Data to examine -
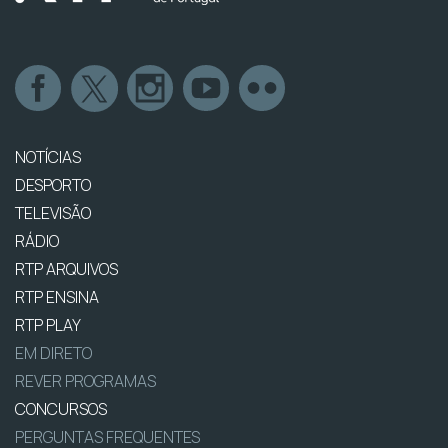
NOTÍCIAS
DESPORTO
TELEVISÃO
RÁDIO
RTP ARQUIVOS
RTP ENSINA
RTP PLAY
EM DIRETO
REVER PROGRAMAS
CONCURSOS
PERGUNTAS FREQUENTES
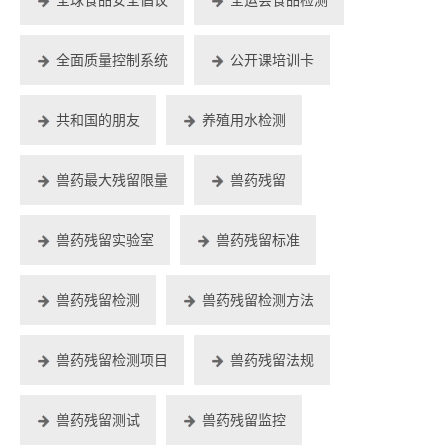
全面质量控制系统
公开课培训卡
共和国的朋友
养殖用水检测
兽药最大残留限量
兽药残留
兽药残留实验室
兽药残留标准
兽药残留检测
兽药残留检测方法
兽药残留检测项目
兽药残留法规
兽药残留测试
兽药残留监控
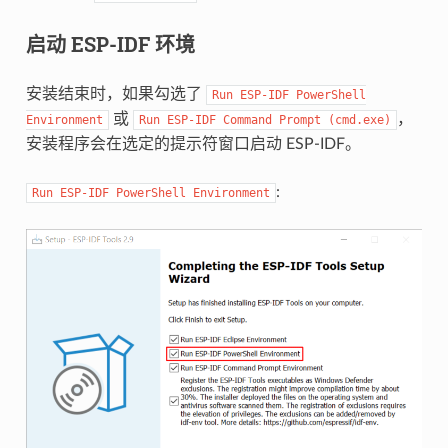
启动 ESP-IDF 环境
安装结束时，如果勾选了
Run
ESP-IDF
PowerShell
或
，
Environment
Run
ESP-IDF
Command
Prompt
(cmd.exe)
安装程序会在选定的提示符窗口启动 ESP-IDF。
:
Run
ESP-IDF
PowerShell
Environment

--

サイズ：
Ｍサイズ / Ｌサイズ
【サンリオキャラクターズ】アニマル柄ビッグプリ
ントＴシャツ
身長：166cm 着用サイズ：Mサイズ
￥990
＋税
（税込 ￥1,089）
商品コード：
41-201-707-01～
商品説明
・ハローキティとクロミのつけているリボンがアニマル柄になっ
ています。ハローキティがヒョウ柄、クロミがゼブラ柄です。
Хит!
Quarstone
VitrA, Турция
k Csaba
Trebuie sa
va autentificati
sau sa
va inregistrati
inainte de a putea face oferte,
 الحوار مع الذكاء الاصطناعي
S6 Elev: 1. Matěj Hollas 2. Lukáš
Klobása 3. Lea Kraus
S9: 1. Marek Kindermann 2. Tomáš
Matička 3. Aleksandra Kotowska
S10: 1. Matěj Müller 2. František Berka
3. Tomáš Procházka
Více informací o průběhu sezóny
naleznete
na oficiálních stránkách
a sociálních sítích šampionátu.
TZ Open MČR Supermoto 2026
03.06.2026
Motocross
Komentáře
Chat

---

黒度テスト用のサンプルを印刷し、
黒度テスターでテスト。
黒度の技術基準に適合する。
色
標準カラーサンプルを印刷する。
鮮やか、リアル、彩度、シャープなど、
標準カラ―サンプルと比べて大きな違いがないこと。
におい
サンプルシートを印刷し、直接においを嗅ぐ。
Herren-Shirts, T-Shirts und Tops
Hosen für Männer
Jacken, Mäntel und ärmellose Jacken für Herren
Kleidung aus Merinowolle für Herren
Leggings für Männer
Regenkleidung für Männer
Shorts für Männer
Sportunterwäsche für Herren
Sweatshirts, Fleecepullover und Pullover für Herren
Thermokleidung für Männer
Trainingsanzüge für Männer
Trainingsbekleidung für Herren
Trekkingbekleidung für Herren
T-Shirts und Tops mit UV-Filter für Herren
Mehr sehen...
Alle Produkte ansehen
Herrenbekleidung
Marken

Work to be completed - Gather each line of the records that contains the word "Tomáš", and copy those lines in full.

Finished task -
S9: 1. Marek Kindermann 2. Tomáš
3. Tomáš Procházka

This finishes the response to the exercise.